Skip to main content
Version: Next

Using puppeteer-extra and playwright-extra

puppeteer-extra and playwright-extra are community-built libraries that bring in a plugin system to enhance the usage of puppeteer and playwright respectively (bringing in extra functionality, like improving stealth for example by using the Puppeteer Stealth plugin (puppeteer-extra-plugin-stealth)).

Available plugins

You can see a list of available plugins on the puppeteer-extras plugin list.

For playwright, please see playwright-extras plugin list instead.

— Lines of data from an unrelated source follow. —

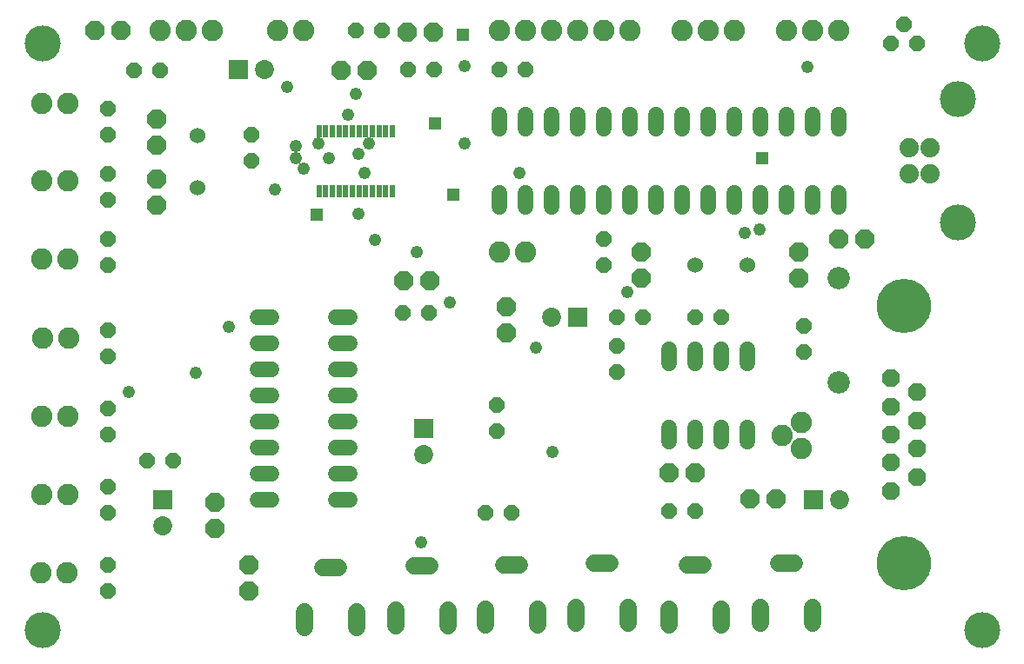
<source format=gts>
G75*
G70*
%OFA0B0*%
%FSLAX24Y24*%
%IPPOS*%
%LPD*%
%AMOC8*
5,1,8,0,0,1.08239X$1,22.5*
%
%ADD10C,0.0600*%
%ADD11C,0.0820*%
%ADD12C,0.0740*%
%ADD13C,0.1380*%
%ADD14R,0.0730X0.0730*%
%ADD15C,0.0730*%
%ADD16C,0.0600*%
%ADD17C,0.0860*%
%ADD18OC8,0.0600*%
%ADD19OC8,0.0710*%
%ADD20OC8,0.0680*%
%ADD21C,0.2080*%
%ADD22C,0.0680*%
%ADD23R,0.0200X0.0470*%
%ADD24C,0.0480*%
%ADD25R,0.0476X0.0476*%
D10*
X011161Y006772D02*
X011681Y006772D01*
X011681Y007772D02*
X011161Y007772D01*
X011161Y008772D02*
X011681Y008772D01*
X011681Y009772D02*
X011161Y009772D01*
X011161Y010772D02*
X011681Y010772D01*
X011681Y011772D02*
X011161Y011772D01*
X011161Y012772D02*
X011681Y012772D01*
X011681Y013772D02*
X011161Y013772D01*
X014161Y013772D02*
X014681Y013772D01*
X014681Y012772D02*
X014161Y012772D01*
X014161Y011772D02*
X014681Y011772D01*
X014681Y010772D02*
X014161Y010772D01*
X014161Y009772D02*
X014681Y009772D01*
X014681Y008772D02*
X014161Y008772D01*
X014161Y007772D02*
X014681Y007772D01*
X014681Y006772D02*
X014161Y006772D01*
X026921Y009012D02*
X026921Y009532D01*
X027921Y009532D02*
X027921Y009012D01*
X028921Y009012D02*
X028921Y009532D01*
X029921Y009532D02*
X029921Y009012D01*
X029921Y012012D02*
X029921Y012532D01*
X028921Y012532D02*
X028921Y012012D01*
X027921Y012012D02*
X027921Y012532D01*
X026921Y012532D02*
X026921Y012012D01*
X026421Y018012D02*
X026421Y018532D01*
X025421Y018532D02*
X025421Y018012D01*
X024421Y018012D02*
X024421Y018532D01*
X023421Y018532D02*
X023421Y018012D01*
X022421Y018012D02*
X022421Y018532D01*
X021421Y018532D02*
X021421Y018012D01*
X020421Y018012D02*
X020421Y018532D01*
X020421Y021012D02*
X020421Y021532D01*
X021421Y021532D02*
X021421Y021012D01*
X022421Y021012D02*
X022421Y021532D01*
X023421Y021532D02*
X023421Y021012D01*
X024421Y021012D02*
X024421Y021532D01*
X025421Y021532D02*
X025421Y021012D01*
X026421Y021012D02*
X026421Y021532D01*
X027421Y021532D02*
X027421Y021012D01*
X028421Y021012D02*
X028421Y021532D01*
X029421Y021532D02*
X029421Y021012D01*
X030421Y021012D02*
X030421Y021532D01*
X031421Y021532D02*
X031421Y021012D01*
X032421Y021012D02*
X032421Y021532D01*
X033421Y021532D02*
X033421Y021012D01*
X033421Y018532D02*
X033421Y018012D01*
X032421Y018012D02*
X032421Y018532D01*
X031421Y018532D02*
X031421Y018012D01*
X030421Y018012D02*
X030421Y018532D01*
X029421Y018532D02*
X029421Y018012D01*
X028421Y018012D02*
X028421Y018532D01*
X027421Y018532D02*
X027421Y018012D01*
D11*
X021421Y016272D03*
X020421Y016272D03*
X031249Y009257D03*
X031999Y009757D03*
X031999Y008757D03*
X032421Y024772D03*
X033421Y024772D03*
X031421Y024772D03*
X029421Y024772D03*
X028421Y024772D03*
X027421Y024772D03*
X025421Y024772D03*
X024421Y024772D03*
X023421Y024772D03*
X022421Y024772D03*
X021421Y024772D03*
X020421Y024772D03*
X012921Y024772D03*
X011921Y024772D03*
X009421Y024772D03*
X008421Y024772D03*
X007421Y024772D03*
X003903Y021987D03*
X002903Y021987D03*
X002903Y019005D03*
X003903Y019005D03*
X003885Y016005D03*
X002885Y016005D03*
X002921Y012987D03*
X003921Y012987D03*
X003903Y009987D03*
X002903Y009987D03*
X002885Y006969D03*
X003885Y006969D03*
X003867Y003969D03*
X002867Y003969D03*
D12*
X036141Y019280D03*
X036921Y019280D03*
X036921Y020264D03*
X036141Y020264D03*
D13*
X002921Y001772D03*
X037991Y017402D03*
X037991Y022142D03*
X038921Y024272D03*
X002921Y024272D03*
X038921Y001772D03*
D14*
X032452Y006788D03*
X023421Y013772D03*
X017526Y009518D03*
X007527Y006772D03*
X010421Y023272D03*
D15*
X011421Y023272D03*
X022421Y013772D03*
X017526Y008518D03*
X007527Y005772D03*
X033452Y006788D03*
D16*
X029921Y015772D03*
X027921Y015772D03*
X008847Y018743D03*
X008847Y020743D03*
D17*
X033421Y015272D03*
X033421Y011272D03*
D18*
X032083Y012436D03*
X032083Y013436D03*
X028921Y013772D03*
X027921Y013772D03*
X025921Y013772D03*
X024921Y013772D03*
X024921Y012666D03*
X024921Y011666D03*
X020331Y010412D03*
X020331Y009412D03*
X019902Y006284D03*
X020902Y006284D03*
X026921Y006357D03*
X027921Y006357D03*
X017741Y013958D03*
X016741Y013958D03*
X024421Y015772D03*
X024421Y016772D03*
X021421Y023272D03*
X020421Y023272D03*
X017921Y023272D03*
X016921Y023272D03*
X015921Y024772D03*
X014921Y024772D03*
X010921Y020772D03*
X010921Y019772D03*
X005421Y019272D03*
X005421Y018272D03*
X005421Y016772D03*
X005421Y015772D03*
X005421Y013272D03*
X005421Y012272D03*
X005421Y010272D03*
X005421Y009272D03*
X006921Y008272D03*
X007921Y008272D03*
X005421Y007272D03*
X005421Y006272D03*
X005421Y004272D03*
X005421Y003272D03*
X005421Y020772D03*
X005421Y021772D03*
X006427Y023232D03*
X007427Y023232D03*
X035421Y024272D03*
X035921Y025022D03*
X036421Y024272D03*
D19*
X034421Y016772D03*
X033421Y016772D03*
X031900Y016289D03*
X031900Y015289D03*
X025852Y015289D03*
X025852Y016289D03*
X020684Y014160D03*
X020684Y013160D03*
X017771Y015172D03*
X016771Y015172D03*
X007291Y018074D03*
X007291Y019074D03*
X007288Y020369D03*
X007288Y021369D03*
X005921Y024772D03*
X004921Y024772D03*
X014377Y023257D03*
X015377Y023257D03*
X016910Y024714D03*
X017910Y024714D03*
X026921Y007795D03*
X027921Y007795D03*
X030043Y006814D03*
X031043Y006814D03*
X010813Y004270D03*
X010813Y003270D03*
X009515Y005660D03*
X009515Y006660D03*
D20*
X035421Y007112D03*
X036421Y007652D03*
X035421Y008192D03*
X036421Y008732D03*
X035421Y009272D03*
X036421Y009812D03*
X035421Y010352D03*
X036421Y010892D03*
X035421Y011432D03*
D21*
X035921Y014202D03*
X035921Y004342D03*
D22*
X032421Y002657D02*
X032421Y002057D01*
X030421Y002057D02*
X030421Y002657D01*
X028921Y002572D02*
X028921Y001972D01*
X026921Y001972D02*
X026921Y002572D01*
X025360Y002626D02*
X025360Y002026D01*
X023360Y002026D02*
X023360Y002626D01*
X021890Y002564D02*
X021890Y001964D01*
X019890Y001964D02*
X019890Y002564D01*
X018452Y002534D02*
X018452Y001934D01*
X016452Y001934D02*
X016452Y002534D01*
X014952Y002472D02*
X014952Y001872D01*
X012952Y001872D02*
X012952Y002472D01*
X013652Y004172D02*
X014252Y004172D01*
X017152Y004234D02*
X017752Y004234D01*
X020590Y004264D02*
X021190Y004264D01*
X024060Y004326D02*
X024660Y004326D01*
X027621Y004272D02*
X028221Y004272D01*
X031121Y004357D02*
X031721Y004357D01*
D23*
X016329Y018623D03*
X016073Y018623D03*
X015817Y018623D03*
X015561Y018623D03*
X015305Y018623D03*
X015049Y018623D03*
X014793Y018623D03*
X014537Y018623D03*
X014281Y018623D03*
X014025Y018623D03*
X013770Y018623D03*
X013514Y018623D03*
X013514Y020921D03*
X013770Y020921D03*
X014025Y020921D03*
X014281Y020921D03*
X014537Y020921D03*
X014793Y020921D03*
X015049Y020921D03*
X015305Y020921D03*
X015561Y020921D03*
X015817Y020921D03*
X016073Y020921D03*
X016329Y020921D03*
D24*
X015421Y020432D03*
X015021Y020032D03*
X013901Y019872D03*
X013501Y020432D03*
X012621Y020352D03*
X012621Y019872D03*
X012941Y019472D03*
X011821Y018672D03*
X015021Y017752D03*
X015661Y016752D03*
X017261Y016272D03*
X018541Y014352D03*
X021821Y012592D03*
X025341Y014752D03*
X029821Y016992D03*
X030381Y017152D03*
X021181Y019312D03*
X019101Y020432D03*
X015261Y019312D03*
X014621Y021552D03*
X014941Y022352D03*
X012301Y022592D03*
X019101Y023392D03*
X032221Y023372D03*
X010061Y013412D03*
X008781Y011632D03*
X006221Y010912D03*
X017421Y005152D03*
X022461Y008592D03*
D25*
X013441Y017712D03*
X018661Y018472D03*
X017961Y021212D03*
X019041Y024592D03*
X030501Y019882D03*
M02*

</source>
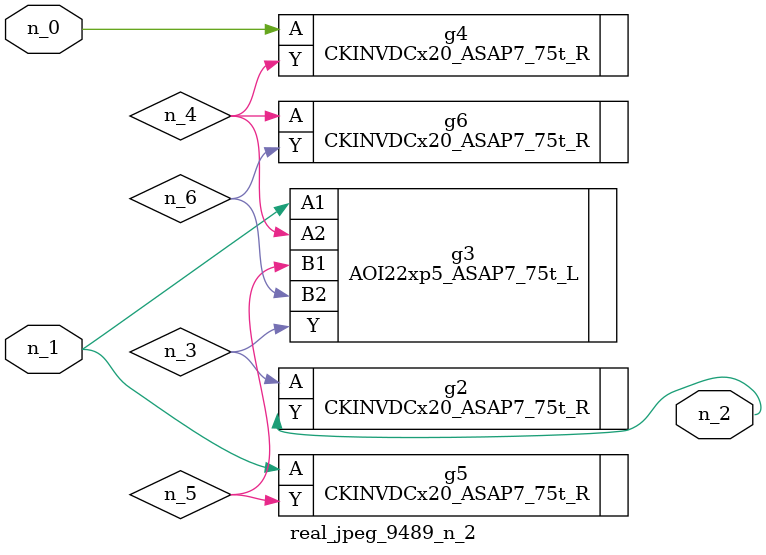
<source format=v>
module real_jpeg_9489_n_2 (n_1, n_0, n_2);

input n_1;
input n_0;

output n_2;

wire n_5;
wire n_4;
wire n_6;
wire n_3;

CKINVDCx20_ASAP7_75t_R g4 ( 
.A(n_0),
.Y(n_4)
);

AOI22xp5_ASAP7_75t_L g3 ( 
.A1(n_1),
.A2(n_4),
.B1(n_5),
.B2(n_6),
.Y(n_3)
);

CKINVDCx20_ASAP7_75t_R g5 ( 
.A(n_1),
.Y(n_5)
);

CKINVDCx20_ASAP7_75t_R g2 ( 
.A(n_3),
.Y(n_2)
);

CKINVDCx20_ASAP7_75t_R g6 ( 
.A(n_4),
.Y(n_6)
);


endmodule
</source>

In this example, we'll show you how to use the Puppeteer Stealth (puppeteer-extra-plugin-stealth) plugin to help you avoid bot detections when crawling your target website.

Before you begin

Make sure you've installed the Puppeteer Extra (puppeteer-extra) and Puppeteer Stealth plugin(puppeteer-extra-plugin-stealth) packages via your preferred package manager

npm install puppeteer-extra puppeteer-extra-plugin-stealth
tip

To run this example on the Apify Platform, select the apify/actor-node-puppeteer-chrome image for your Dockerfile.

Run on
src/crawler.ts
import { Dataset, PuppeteerCrawler } from 'crawlee';
import puppeteerExtra from 'puppeteer-extra';
import stealthPlugin from 'puppeteer-extra-plugin-stealth';

// First, we tell puppeteer-extra to use the plugin (or plugins) we want.
// Certain plugins might have options you can pass in - read up on their documentation!
puppeteerExtra.use(stealthPlugin());

// Create an instance of the PuppeteerCrawler class - a crawler
// that automatically loads the URLs in headless Chrome / Puppeteer.
const crawler = new PuppeteerCrawler({
launchContext: {
// !!! You need to specify this option to tell Crawlee to use puppeteer-extra as the launcher !!!
launcher: puppeteerExtra,
launchOptions: {
// Other puppeteer options work as usual
headless: true,
},
},

// Stop crawling after several pages
maxRequestsPerCrawl: 50,

// This function will be called for each URL to crawl.
// Here you can write the Puppeteer scripts you are familiar with,
// with the exception that browsers and pages are automatically managed by Crawlee.
// The function accepts a single parameter, which is an object with the following fields:
// - request: an instance of the Request class with information such as URL and HTTP method
// - page: Puppeteer's Page object (see https://pptr.dev/#show=api-class-page)
async requestHandler({ request, page, enqueueLinks, log }) {
log.info(`Processing ${request.url}...`);

// A function to be evaluated by Puppeteer within the browser context.
const data = await page.$$eval('.athing', ($posts) => {
const scrapedData: { title: string; rank: string; href: string }[] = [];

// We're getting the title, rank and URL of each post on Hacker News.
$posts.forEach(($post) => {
scrapedData.push({
title: $post.querySelector('.title a').innerText,
rank: $post.querySelector('.rank').innerText,
href: $post.querySelector('.title a').href,
});
});

return scrapedData;
});

// Store the results to the default dataset.
await Dataset.pushData(data);

// Find a link to the next page and enqueue it if it exists.
const infos = await enqueueLinks({
selector: '.morelink',
});

if (infos.processedRequests.length === 0) log.info(`${request.url} is the last page!`);
},

// This function is called if the page processing failed more than maxRequestRetries+1 times.
failedRequestHandler({ request, log }) {
log.error(`Request ${request.url} failed too many times.`);
},
});

await crawler.addRequests(['https://news.ycombinator.com/']);

// Run the crawler and wait for it to finish.
await crawler.run();

console.log('Crawler finished.');